There is frequently consensus number one pick heading into a draft (for instance, Sidney Crosby in 2005). But that's not always the case, such as in 2006. Sometimes there are a number of players who are being considered for the first overall pick. This year, there is a question as to who should be ranked number one in this group of major junior skaters. Although Drummondville's Sean Couturier and Red Deer's Ryan Nugent-Hopkins have been included in the top spot discussion since the beginning of the season, lately Kitchener's Gabriel Landeskog has made his way into the conversation, making a Big Three (Adam Larsson also enters into the equation for the first overall pick of the draft, but since he's playing in Sweden, he won't be addressed here). So who of the Big Three deserves to be Number One?

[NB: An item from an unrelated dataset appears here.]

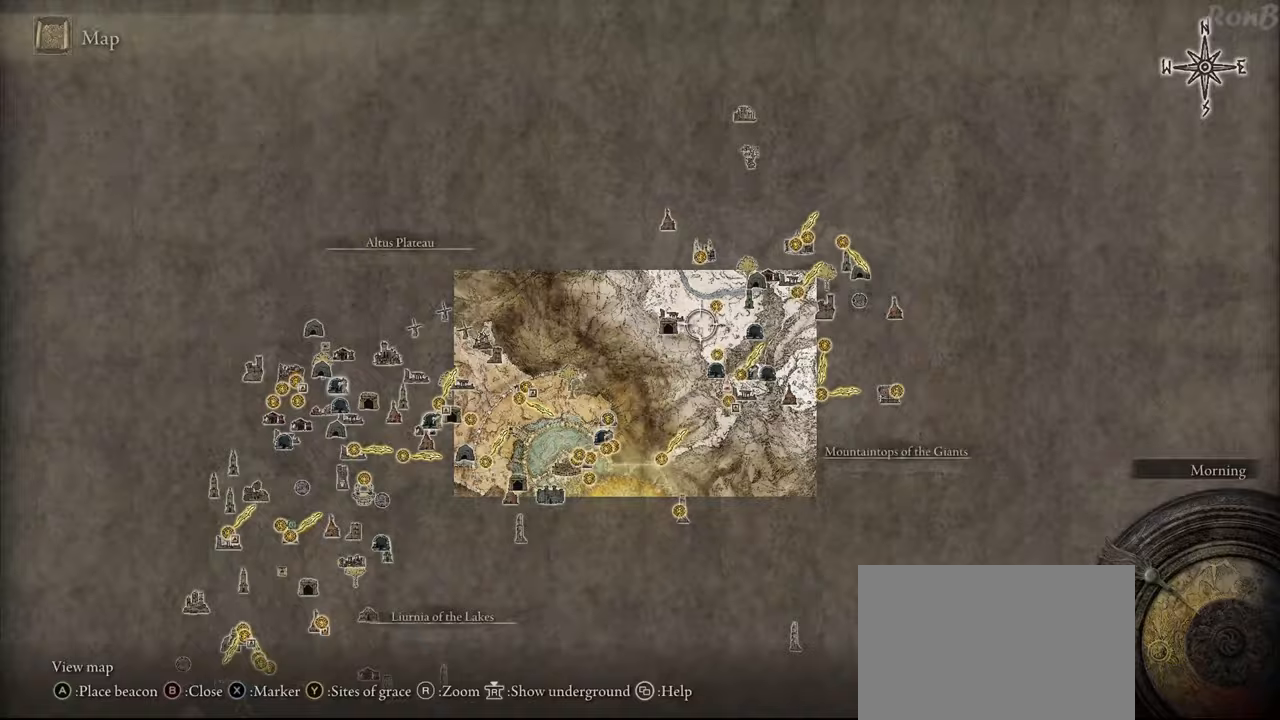
{"dt_ms": 500, "buttons": [], "left_stick": "right", "right_stick": "center", "events": [[467, "left_stick", "right"]]}
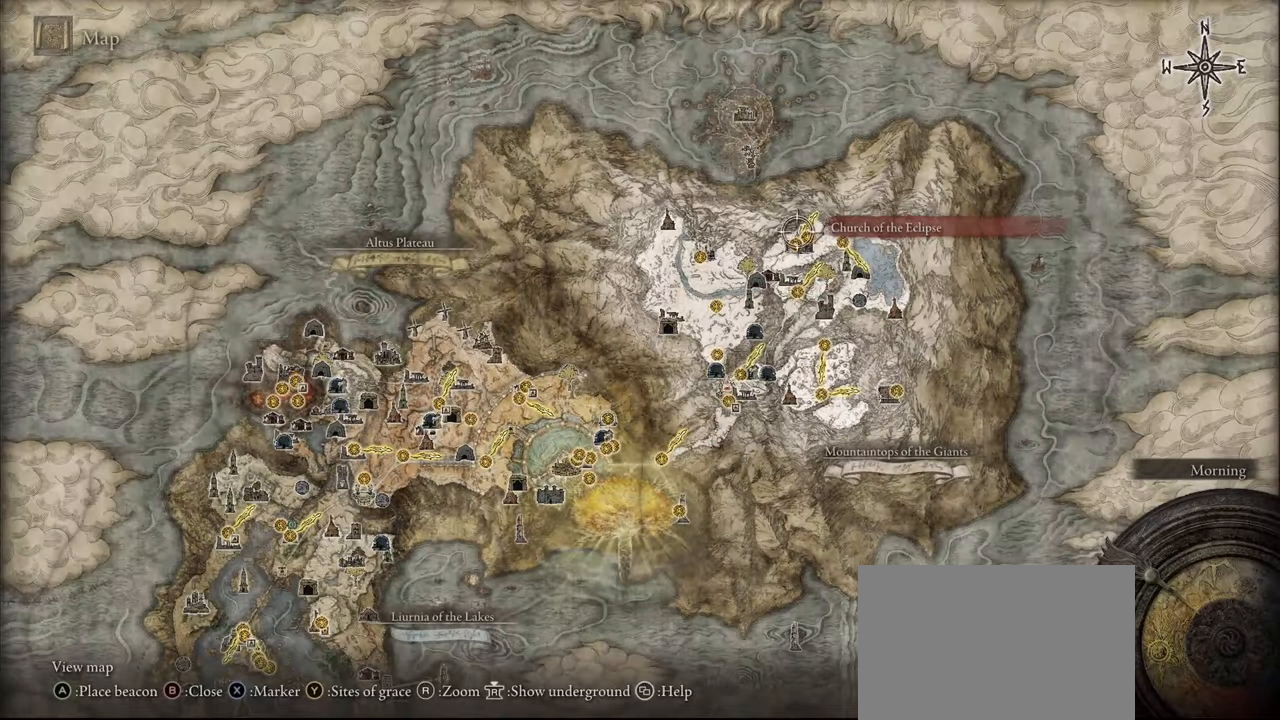
{"dt_ms": 500, "buttons": [], "left_stick": "down", "right_stick": "center", "events": [[83, "left_stick", "down-right"], [350, "left_stick", "center"], [483, "left_stick", "down"]]}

Ask five scouts how these three should be ranked, and you'll get at least five answers (but no more than sixthat's mathematically impossible). So let's ask the Projectinator: how should we rank these young players? According to the system (using stats as of January 20), Landeskog (7.6 projected GVT) is only slightly behind Nugent-Hopkins (8.4 GVT). However, Couturier (11.6 PGVT) is a good distance ahead of both of them. So Sean Couturier should surely be the first New Brunswick native to be drafted first overall (leaving aside the possibility of Larsson, of course)?
Not necessarily. We shouldn't just assume that these three are necessarily the three best North American skaters, just because they're the ones getting the most attention by the pundits. The Projectinator actually sees smallish defenseman Ryan Murphy as a better prospect than the Swedish-born Landeskog, who happens to also be his teammate. Ultimately, Murphy will probably fall further down in the draft than he deserves, like Ryan Ellis did in 2009scouts have a strong distaste for defensemen under six feet tall. Murphy is projected to produce 8.1 GVT in his prime years, an estimate that could very well be low. Small defensemen with elite-level skill did not appear in the data set used to calibrate the Projectinator, so the amount of adjustment needed for his size is unclear (as it was for Ryan Ellis in 2009).